Pulmonary suffusion is a minimally invasive technique designed to deliver a high dose of a chemical substance (like chemotherapy) to tumors or other diseases within the chest. The concept is not new and researchers at Roswell Park attempted this in 1981 by using catheters to drip chemotherapy into the blood vessel coming off the heart into the lung. Unfortunately, this was not able to concentrate the drug so more invasive ideas like using a variation of the heart-lung machine to bypass the normal lung circulation were used. However, this required the use of large incisions and large tubes into thin blood vessels that was risky and invasive.

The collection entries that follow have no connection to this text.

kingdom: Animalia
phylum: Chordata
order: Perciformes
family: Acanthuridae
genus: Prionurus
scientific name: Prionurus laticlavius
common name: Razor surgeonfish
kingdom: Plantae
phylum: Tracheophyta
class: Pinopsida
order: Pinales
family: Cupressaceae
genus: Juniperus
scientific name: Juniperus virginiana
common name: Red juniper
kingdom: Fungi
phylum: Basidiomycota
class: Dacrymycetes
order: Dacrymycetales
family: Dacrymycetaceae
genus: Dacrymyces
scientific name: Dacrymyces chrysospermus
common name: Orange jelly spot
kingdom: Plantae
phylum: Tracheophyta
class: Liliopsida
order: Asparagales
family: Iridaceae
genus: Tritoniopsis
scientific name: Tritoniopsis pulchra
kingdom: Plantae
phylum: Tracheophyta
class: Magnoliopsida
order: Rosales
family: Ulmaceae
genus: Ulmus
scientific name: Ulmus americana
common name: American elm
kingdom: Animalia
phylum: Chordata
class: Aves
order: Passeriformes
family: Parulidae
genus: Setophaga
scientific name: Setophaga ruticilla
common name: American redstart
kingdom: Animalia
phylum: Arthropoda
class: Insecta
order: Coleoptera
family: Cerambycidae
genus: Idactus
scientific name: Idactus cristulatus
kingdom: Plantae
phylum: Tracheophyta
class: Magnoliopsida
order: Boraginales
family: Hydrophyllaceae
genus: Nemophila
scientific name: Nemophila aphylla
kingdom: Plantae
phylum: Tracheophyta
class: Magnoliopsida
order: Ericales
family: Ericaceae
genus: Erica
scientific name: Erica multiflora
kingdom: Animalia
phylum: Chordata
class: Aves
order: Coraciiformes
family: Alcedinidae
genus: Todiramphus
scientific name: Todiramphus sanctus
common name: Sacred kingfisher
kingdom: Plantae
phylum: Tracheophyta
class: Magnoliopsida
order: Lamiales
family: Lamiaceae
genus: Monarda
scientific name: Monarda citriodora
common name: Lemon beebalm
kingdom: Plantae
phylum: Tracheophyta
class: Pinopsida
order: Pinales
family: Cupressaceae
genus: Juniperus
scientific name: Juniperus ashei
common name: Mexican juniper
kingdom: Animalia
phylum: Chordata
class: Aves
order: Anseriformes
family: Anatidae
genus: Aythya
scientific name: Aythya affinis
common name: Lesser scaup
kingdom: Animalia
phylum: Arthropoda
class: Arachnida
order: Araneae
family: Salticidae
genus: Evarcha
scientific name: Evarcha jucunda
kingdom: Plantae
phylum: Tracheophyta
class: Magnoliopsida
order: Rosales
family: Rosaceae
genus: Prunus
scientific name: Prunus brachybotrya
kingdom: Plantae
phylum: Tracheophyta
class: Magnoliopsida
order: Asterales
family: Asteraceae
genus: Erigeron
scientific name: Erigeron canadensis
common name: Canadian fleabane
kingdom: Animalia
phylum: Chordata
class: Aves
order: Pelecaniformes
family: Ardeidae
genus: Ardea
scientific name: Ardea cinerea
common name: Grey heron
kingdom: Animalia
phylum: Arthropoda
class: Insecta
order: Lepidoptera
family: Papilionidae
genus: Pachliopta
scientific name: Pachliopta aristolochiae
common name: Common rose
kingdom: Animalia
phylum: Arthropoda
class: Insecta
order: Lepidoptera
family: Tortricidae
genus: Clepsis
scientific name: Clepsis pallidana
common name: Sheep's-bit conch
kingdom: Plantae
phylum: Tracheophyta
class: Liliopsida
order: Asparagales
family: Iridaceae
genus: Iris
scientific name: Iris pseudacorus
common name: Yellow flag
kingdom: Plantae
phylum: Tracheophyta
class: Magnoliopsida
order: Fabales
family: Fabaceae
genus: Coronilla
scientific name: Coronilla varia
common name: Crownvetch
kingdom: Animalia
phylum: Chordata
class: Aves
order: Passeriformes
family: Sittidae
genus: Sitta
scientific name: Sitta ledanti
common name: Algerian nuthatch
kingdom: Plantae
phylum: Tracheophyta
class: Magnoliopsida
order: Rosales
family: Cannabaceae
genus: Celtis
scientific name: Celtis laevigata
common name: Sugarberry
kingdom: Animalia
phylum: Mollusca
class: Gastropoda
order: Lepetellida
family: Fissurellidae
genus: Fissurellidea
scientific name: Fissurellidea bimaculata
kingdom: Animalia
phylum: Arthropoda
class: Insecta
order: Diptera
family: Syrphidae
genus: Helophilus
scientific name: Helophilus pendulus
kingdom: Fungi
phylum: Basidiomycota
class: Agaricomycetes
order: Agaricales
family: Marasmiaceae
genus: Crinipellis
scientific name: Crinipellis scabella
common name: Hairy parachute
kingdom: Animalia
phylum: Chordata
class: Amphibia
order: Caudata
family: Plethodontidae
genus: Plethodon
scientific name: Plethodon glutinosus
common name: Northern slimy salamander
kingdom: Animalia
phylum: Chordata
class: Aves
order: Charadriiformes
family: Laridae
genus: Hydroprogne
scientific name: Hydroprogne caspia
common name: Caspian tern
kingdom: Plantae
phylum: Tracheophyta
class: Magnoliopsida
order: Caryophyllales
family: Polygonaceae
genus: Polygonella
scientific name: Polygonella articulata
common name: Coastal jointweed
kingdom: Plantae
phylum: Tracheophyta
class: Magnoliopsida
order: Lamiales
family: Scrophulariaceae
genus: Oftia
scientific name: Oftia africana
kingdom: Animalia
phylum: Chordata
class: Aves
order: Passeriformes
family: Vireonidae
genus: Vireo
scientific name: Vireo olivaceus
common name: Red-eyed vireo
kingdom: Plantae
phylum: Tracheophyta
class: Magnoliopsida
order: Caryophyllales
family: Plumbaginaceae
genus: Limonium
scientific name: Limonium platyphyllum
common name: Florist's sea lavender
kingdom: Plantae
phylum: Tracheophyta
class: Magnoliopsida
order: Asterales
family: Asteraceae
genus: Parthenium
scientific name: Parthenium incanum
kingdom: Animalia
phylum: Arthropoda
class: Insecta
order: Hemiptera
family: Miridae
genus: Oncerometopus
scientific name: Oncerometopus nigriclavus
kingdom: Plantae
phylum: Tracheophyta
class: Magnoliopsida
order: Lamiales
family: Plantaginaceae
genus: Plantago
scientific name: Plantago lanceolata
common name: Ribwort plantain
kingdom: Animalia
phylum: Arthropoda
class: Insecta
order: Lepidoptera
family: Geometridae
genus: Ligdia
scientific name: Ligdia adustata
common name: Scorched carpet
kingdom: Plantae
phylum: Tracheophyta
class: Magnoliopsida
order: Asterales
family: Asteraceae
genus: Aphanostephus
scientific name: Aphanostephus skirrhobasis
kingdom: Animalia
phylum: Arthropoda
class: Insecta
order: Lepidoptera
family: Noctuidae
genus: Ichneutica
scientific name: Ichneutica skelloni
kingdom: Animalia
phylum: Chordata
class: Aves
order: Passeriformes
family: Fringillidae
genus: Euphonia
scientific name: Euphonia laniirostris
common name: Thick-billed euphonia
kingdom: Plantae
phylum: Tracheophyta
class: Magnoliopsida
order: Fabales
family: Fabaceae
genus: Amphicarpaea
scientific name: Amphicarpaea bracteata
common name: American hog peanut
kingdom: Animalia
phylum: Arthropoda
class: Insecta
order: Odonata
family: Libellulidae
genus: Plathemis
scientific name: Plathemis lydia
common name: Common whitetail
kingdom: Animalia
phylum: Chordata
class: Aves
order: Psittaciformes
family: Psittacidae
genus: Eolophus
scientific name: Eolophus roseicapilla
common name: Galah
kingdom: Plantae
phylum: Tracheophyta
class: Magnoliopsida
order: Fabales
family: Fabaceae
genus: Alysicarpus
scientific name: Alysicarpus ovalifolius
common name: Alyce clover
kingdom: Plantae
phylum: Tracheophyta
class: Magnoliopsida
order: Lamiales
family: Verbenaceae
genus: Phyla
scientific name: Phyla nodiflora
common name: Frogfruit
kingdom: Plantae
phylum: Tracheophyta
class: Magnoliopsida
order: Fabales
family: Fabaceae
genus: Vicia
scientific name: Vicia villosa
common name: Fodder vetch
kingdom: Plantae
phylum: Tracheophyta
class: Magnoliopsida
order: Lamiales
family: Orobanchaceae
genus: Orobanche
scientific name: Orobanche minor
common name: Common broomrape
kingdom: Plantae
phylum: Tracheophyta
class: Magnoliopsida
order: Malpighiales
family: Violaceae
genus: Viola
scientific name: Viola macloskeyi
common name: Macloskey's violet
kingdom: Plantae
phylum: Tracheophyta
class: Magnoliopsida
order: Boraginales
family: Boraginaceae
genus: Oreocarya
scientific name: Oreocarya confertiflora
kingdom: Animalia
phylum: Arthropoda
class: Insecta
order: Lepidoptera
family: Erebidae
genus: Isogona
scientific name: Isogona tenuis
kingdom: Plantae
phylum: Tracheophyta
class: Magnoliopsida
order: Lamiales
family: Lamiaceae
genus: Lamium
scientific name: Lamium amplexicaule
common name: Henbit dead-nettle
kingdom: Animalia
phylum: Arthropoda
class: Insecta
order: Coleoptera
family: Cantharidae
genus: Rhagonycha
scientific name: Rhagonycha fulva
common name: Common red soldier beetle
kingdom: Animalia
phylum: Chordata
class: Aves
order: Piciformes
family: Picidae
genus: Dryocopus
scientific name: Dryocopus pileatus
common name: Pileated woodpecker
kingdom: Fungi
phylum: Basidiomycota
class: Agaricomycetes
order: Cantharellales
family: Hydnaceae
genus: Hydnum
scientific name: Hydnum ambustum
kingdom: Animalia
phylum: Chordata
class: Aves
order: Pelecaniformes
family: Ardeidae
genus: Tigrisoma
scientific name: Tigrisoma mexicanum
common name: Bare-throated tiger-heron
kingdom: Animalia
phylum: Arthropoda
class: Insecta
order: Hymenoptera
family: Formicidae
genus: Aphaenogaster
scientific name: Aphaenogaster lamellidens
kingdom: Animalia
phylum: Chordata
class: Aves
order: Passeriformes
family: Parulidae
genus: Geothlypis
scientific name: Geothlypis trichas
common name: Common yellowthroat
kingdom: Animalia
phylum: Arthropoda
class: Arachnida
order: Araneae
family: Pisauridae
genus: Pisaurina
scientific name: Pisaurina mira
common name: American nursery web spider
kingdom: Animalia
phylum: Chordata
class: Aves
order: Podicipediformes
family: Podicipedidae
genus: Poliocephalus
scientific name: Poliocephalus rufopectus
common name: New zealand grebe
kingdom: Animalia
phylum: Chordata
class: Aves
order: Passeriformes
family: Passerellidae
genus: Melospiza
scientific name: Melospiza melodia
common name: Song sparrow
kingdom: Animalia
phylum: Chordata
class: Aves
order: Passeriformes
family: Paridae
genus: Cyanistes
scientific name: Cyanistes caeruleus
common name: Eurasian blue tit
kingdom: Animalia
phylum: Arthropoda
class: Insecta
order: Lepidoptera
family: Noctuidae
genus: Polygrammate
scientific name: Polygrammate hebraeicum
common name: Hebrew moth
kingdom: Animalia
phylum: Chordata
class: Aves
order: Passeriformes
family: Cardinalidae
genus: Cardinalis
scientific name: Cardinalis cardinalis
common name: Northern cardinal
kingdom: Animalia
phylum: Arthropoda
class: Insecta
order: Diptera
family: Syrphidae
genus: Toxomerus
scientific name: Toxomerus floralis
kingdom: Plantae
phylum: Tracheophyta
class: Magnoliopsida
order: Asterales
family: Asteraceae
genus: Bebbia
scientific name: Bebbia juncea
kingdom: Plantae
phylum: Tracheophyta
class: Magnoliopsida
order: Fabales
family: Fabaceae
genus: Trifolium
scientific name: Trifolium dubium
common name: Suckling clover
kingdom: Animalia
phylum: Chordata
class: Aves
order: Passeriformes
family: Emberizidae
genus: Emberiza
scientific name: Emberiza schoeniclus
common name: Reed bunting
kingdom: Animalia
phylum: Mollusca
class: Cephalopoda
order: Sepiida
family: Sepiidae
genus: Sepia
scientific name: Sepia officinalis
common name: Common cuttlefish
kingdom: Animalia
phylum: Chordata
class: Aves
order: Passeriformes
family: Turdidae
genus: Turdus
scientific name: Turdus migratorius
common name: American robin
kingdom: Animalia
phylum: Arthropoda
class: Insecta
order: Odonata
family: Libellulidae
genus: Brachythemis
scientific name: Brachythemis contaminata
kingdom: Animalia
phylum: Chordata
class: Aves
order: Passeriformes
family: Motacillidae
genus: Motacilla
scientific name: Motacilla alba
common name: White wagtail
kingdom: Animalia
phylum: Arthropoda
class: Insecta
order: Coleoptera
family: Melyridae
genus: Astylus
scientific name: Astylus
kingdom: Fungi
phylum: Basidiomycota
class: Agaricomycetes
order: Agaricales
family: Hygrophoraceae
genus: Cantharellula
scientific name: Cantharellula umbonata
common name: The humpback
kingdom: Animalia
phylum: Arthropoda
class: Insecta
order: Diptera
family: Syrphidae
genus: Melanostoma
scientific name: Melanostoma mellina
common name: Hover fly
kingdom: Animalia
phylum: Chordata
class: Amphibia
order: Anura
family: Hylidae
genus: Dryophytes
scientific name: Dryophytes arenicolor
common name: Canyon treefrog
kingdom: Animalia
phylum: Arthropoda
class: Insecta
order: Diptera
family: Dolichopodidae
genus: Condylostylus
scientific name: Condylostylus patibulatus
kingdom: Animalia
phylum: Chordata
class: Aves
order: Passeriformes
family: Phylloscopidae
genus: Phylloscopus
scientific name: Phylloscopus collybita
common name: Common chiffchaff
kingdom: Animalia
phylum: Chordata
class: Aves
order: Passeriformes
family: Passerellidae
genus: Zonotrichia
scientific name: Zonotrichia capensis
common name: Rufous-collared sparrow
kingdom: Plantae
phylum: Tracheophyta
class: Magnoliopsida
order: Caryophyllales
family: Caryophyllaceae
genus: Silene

A simpler method was devised by Dr. Demmy and colleagues to use small incisions and snare the veins that deliver the blood from the lung to the heart. By doing this and also placing a tube with a blocking balloon into the artery going the lung it is possible to isolate one lung for treatment while the patient breathes with the other lung.
Once the lung circulation is controlled, it is possible to “lock” 75% of the chemotherapy into the lung for at least 30 minutes. Since each lung holds about 1/20th of total body blood, it is possible to take a safe dose of an intravenous drug and amplify its concentration 20 fold. Currently a phase I trial is investigating the maximal safe dose that can be delivered to one lung. While very preliminary, the research had detected reductions in suffused lung tumors getting the higher doses while the same cancers in other parts of the body have grown.